Because the first game was so close, and that it came down to just one mistake by the Bruins, the mindset for Boston is that if they play that way again, just without those mistakes, they can win. But that means they need to play near perfectly. Maybe the Bruins' can play perfect hockey for a game or two, but not for the whole series.
Next question: How do the Canucks deal with their defensive injuries? The answer is quick and easy: They don't even sweat about it.
The Canucks have faced injuries to their defensemen many times during the regular season and the playoffs. Recently, they went significant time without Christian Ehrhoff against the Sharks. According to NHL.com, Allain Vigneault has had 24 different combinations of defensive pairings during the season. Vancouver is used to juggling defensemen. They won't have many problems doing it in the final.
The Boston powerplay has been a huge question mark for the Bruins all through the playoffs. Right now, they are scoring goals only 7.5 percent of the time that they get a man advantage; that is just terrible. They need to make some changes, including putting Zdeno Chara, the man with the hardest shot in the league, back at the point.
To put it simply, I don't think that the Bruins can make the changes necessary to fix their powerplay. This is a huge disadvantage for them heading into Game 2.
In the Nashville series, Daniel and Henrik Sedin were contained by Pekka Rinne, Shea Weber and Ryan Suter. It looked like the twins would continue struggling in the playoffs when, after two periods against San Jose, they were held scoreless.

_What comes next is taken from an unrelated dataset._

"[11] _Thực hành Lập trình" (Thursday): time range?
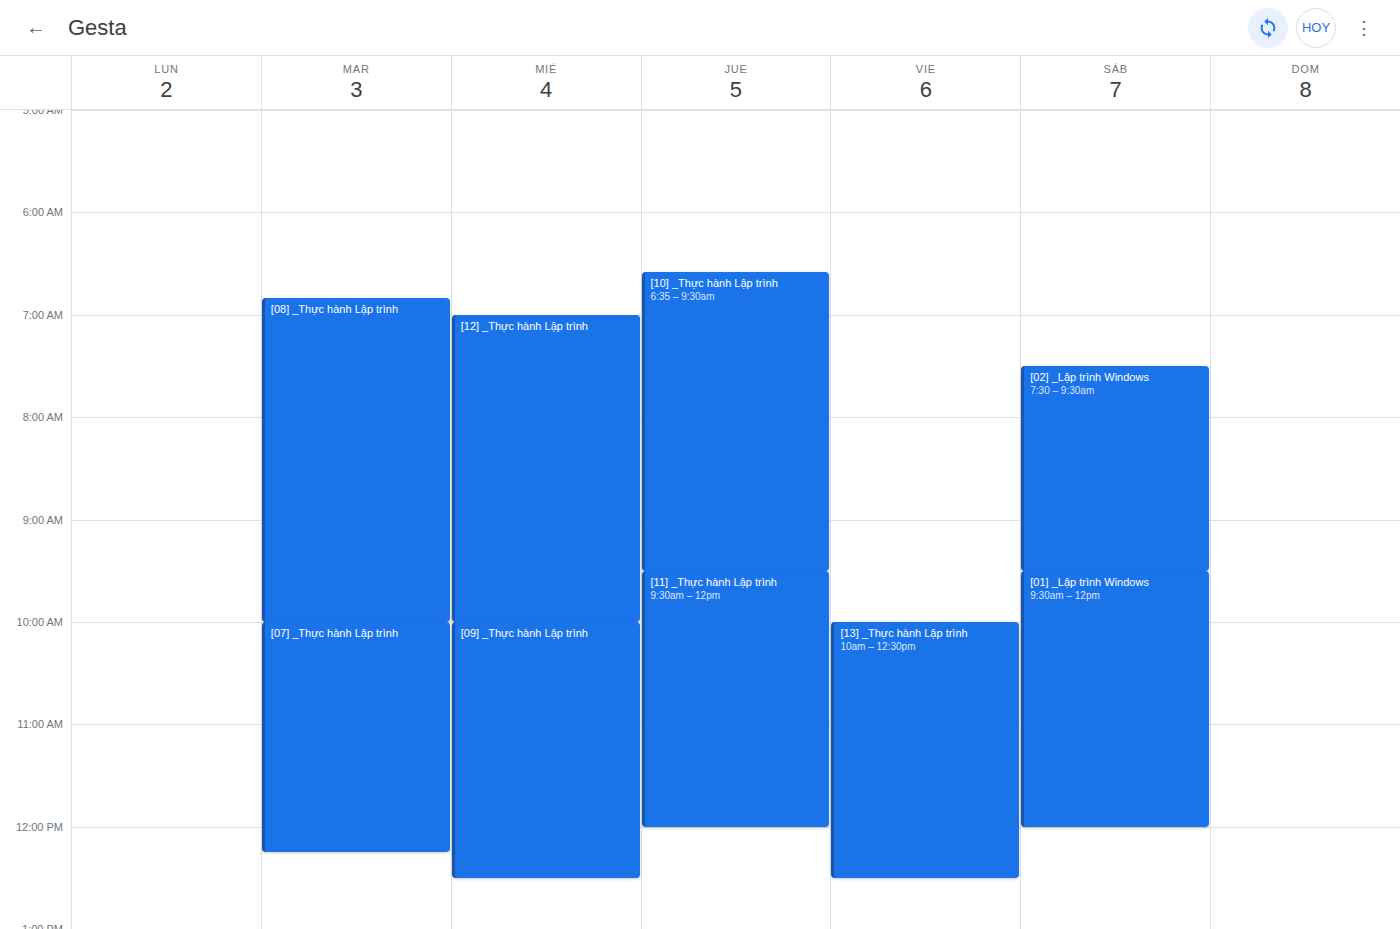
9:30 AM to 12:00 PM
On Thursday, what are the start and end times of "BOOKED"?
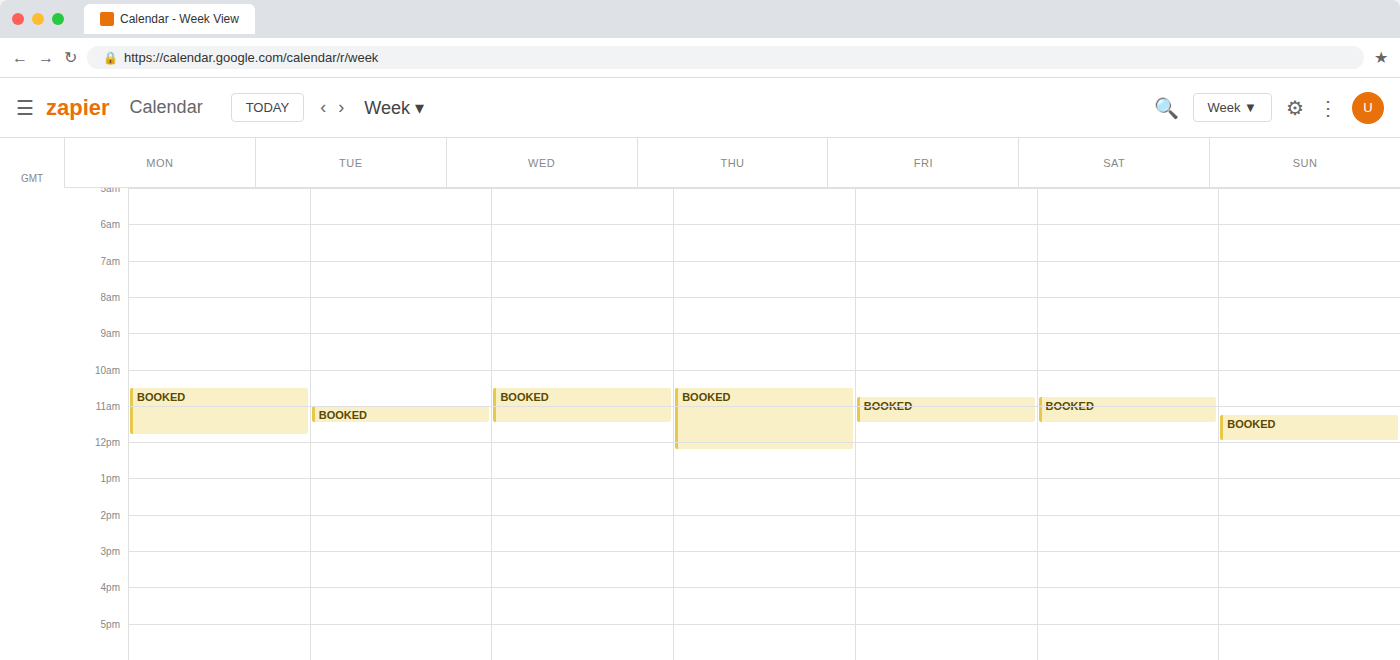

Over the next thirteen periods, the Twins combined for three goals and 15 assists. In Game 1 against Boston, the Sedins were held scoreless, largely because they spent much of their time on the ice against the Bruins' top defensive pair of Chara and Dennis Seidenberg.
The Sedins have to be able to get on the ice without having to go against Chara and Seidenberg. If they can get significant ice time against Kaberle, Ference, Boychuck or McQuaid, they should be able to find the space necessary to cycle the puck, create space on the ice, make the beautiful passes that everyone knows they are capable of and score goals.
If Daniel and Henrik are able to do this, if they are able to score, look for Game 2, and the rest of the series, to be dominated by the Canucks. If not, look for more grinding defensive games between Vancouver and Boston.
Ultimately, I think the scoring of the Sedins is a key for Vancouver. When they score, Vancouver is clearly the best team in the NHL. The best example of this was Vancouver's five-game decimation of the Sharks.
When the Twins fail to get on the score sheet, Vancouver has much more trouble controlling the game, scoring goals and winning series. But I do think that the Sedins are going to be able to break out in Game 2. Coach Vigneault will be able to get them on the ice against the lesser defensive players of the Bruins.
This, combined with the continuation of Vancouver's stellar defensive play and Luongo's solid goaltending, give the Canucks the edge in the game and the rest of the series. I predict a 4-2 victory for Vancouver tonight.